In a recent endeavour together with our collaborators based in Cologne, we engaged in studies of proteasome regulation pathways. The proteasome as the central degradation machinery of eukaryotes is intimately linked with longevity, and this is leveraged in anti-cancer drugs such as Bortezomib. However, diseases characterised by deleterious build-up of protein aggregates may also be targeted through proteasome regulation by activation of the (down-regulated) proteolytic activity.
This presentation will highlight recent results of research in the Structural Chemistry Program in structure-function studies of protein systems in infectious and neurodegenerative diseases.
Andreas received his doctorate from the Technical University Munich for research under the supervision of Robert Huber at the Max-Planck-Institute of Biochemistry in Martinsried.
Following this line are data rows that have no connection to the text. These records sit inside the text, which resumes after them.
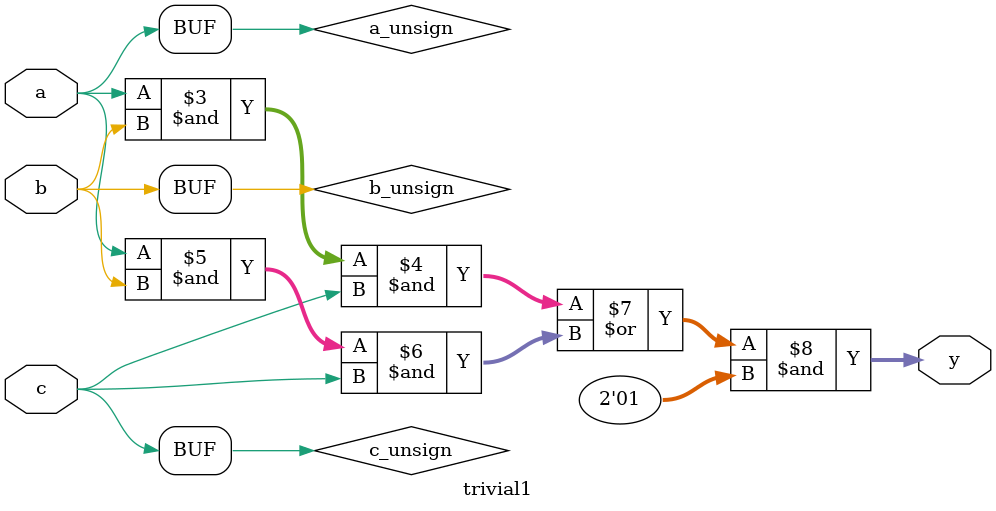
<source format=v>
module trivial1(
   input signed a
  ,input signed b
  ,input signed c
  ,output reg signed [1:0] y
);
reg a_unsign;
reg b_unsign;
reg c_unsign;
always @(*) begin
  a_unsign = a;
  b_unsign = b;
  c_unsign = c;
end
always @(*) begin
  y = (((a_unsign & b_unsign & c_unsign) | (a_unsign & b_unsign & c_unsign)) & (2'sh1));
end
endmodule

</source>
After a postdoctoral stay with Alex Wlodawer at the National Cancer Institute in the Macromolecular Crystallography Laboratory, Andreas held a Lectureship in Structural Biochemistry at The University of Edinburgh. In 2006, he moved to Griffith University where he established and leads the Structural Chemistry Program at the Eskitis Institute. He holds an Honorary Senior Research Fellowship at the University of Melbourne and a Fellowship with the Higher Education Academy (UK). Andreas has won several prizes and awards, including the prestigious EULAR Young Investigator Award in 2002. He has been serving as editor for a number of journals in the Life Sciences since 2004, and published several text books and book chapters which have sold more than 10,000 copies to date.